FILM 1574: BROOKLYN
TRIVIA: John Crowley divided the
movie into three different visual movements. The first movement is before Eilis
leaves post-war Ireland and is with tight frames and filled with green tones.
The color scheme was created by photographic reference of the time. The second
movement begins when Eilis leaves for Brooklyn and the first proper wide shot
is featured, while the colors become more playful as a nod to how America in
1952 was on the cusp of pop culture kicking off. The third movement is back in
Ireland, brighter, more glamour and "subtly more colorful" than the
first movement. Crowley wanted to showcase Eilis has changed and looks very
different: "There is a slight dreamy quality to that last third," he
says.
The city of Brooklyn in the film
was actually shot in Montreal for budgeting reasons, as the production was
unable to turn 2015 Brooklyn back to 1950s Brooklyn. Only two days of
production were spent in Brooklyn, one in order to create the brownstone exterior
shots and a second to film at Coney Island.
Saoirse Ronan herself was
born in The Bronx, New York, but raised in Ireland to Irish parents.

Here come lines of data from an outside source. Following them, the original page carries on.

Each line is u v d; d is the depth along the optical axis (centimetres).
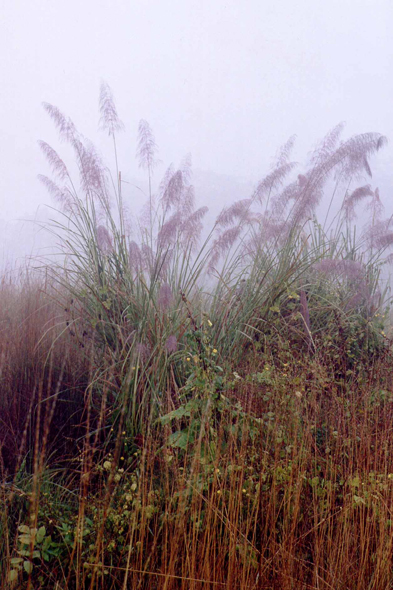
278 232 548
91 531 240
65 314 437
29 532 212
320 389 357
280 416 302
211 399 290
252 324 448
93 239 465
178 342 397
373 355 468
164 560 212
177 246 501
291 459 282
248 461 281
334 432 308
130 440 334
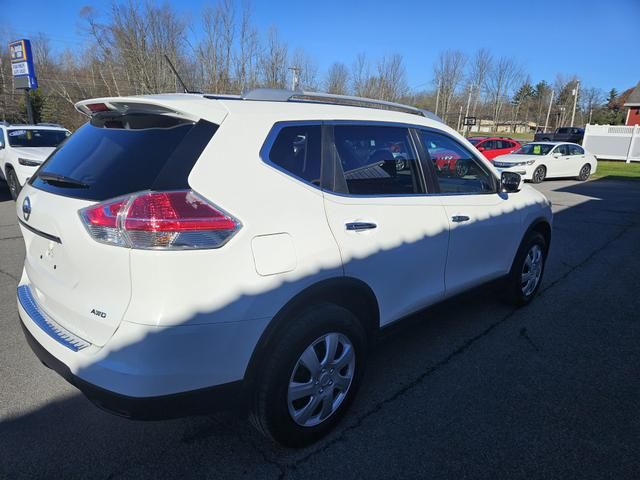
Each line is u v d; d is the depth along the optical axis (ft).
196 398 6.40
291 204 7.17
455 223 10.49
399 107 10.53
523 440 8.32
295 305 7.06
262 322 6.72
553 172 53.11
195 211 6.15
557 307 14.67
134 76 99.55
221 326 6.33
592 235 25.43
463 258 11.06
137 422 8.55
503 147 67.26
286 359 7.09
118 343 6.10
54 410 8.84
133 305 6.03
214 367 6.43
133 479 7.22
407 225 9.17
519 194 13.34
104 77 108.17
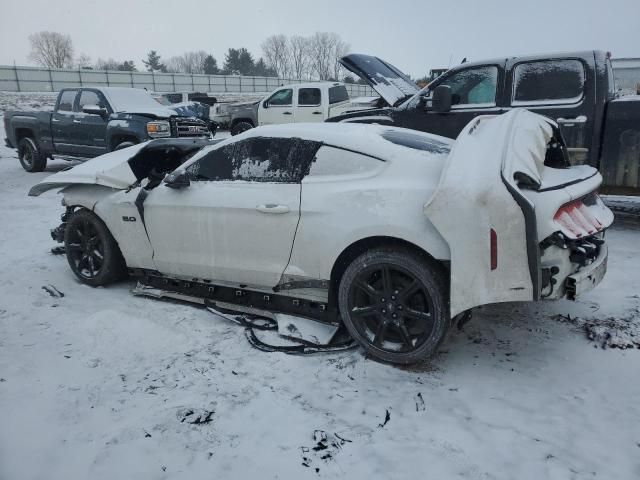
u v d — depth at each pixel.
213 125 11.86
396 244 3.04
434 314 2.94
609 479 2.19
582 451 2.37
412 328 3.12
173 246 3.88
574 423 2.57
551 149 3.68
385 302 3.08
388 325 3.11
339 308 3.26
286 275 3.42
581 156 5.70
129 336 3.49
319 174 3.31
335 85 13.55
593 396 2.80
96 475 2.25
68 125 10.58
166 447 2.41
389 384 2.94
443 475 2.23
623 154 5.64
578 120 5.77
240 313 3.80
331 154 3.30
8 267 5.01
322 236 3.20
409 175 3.07
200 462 2.32
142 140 9.48
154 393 2.84
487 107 6.33
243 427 2.56
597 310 3.85
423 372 3.07
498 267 2.70
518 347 3.36
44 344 3.40
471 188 2.70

She
considers 'Brooklyn' to be one of her most personal films and it marks the
first time she plays an Irish character in a film. (In The Grand Budapest Hotel
(2014) she spoke with an Irish accent but played a citizen of a generic
fictitious European country.) In an interview with David Poland she expressed
her concern with taking the role:"I felt like I can't mess this up,
because all of Ireland will be watching. I felt a huge responsibility to the
country to really capture what the story was." However, she said the warm
reception at the Sundance Film Festival made her realize the universal essence
of the film.
While this is Saoirse Ronan's first time
using her native Irish accent, the dialect of her character differs from the
one she uses in reality. In this film, she uses a Wexford accent, as her
character is from Enniscorthy, while she speaks with a Dublin accent in her
private life.
Irish author Colm Tóibín's idea for the
novel came from a child memory, in which he overheard a woman talk about her
young daughter's move from Enniscorthy to Brooklyn. In 2000 he wrote a short
story about this memory, but expanded it to a novel years later, after living
in United States himself, as well as teaching literary courses, where he said
he was inspired by Jane Austen's
"method of examining a single psychology, using an introspective,
sensitive heroine, some comic characters and some romance."
Saoirse Ronan received 51
award nominations for her performance.
Julie Walters claims her
character is reminiscent of her real-life aunt. John Crowley offered the
role to Walters because, among other things, he knew of her Irish descent;
"I knew Julie had an Irish mother and I had a suspicion that she would
know that woman inside out, and of course she did. She knew who she was, right
down to what her hair should look like and what she should dress like. Her
accent's impeccable and of course she's a hysterically funny actress, but here
she's doing it in a very real way. It's beautifully played."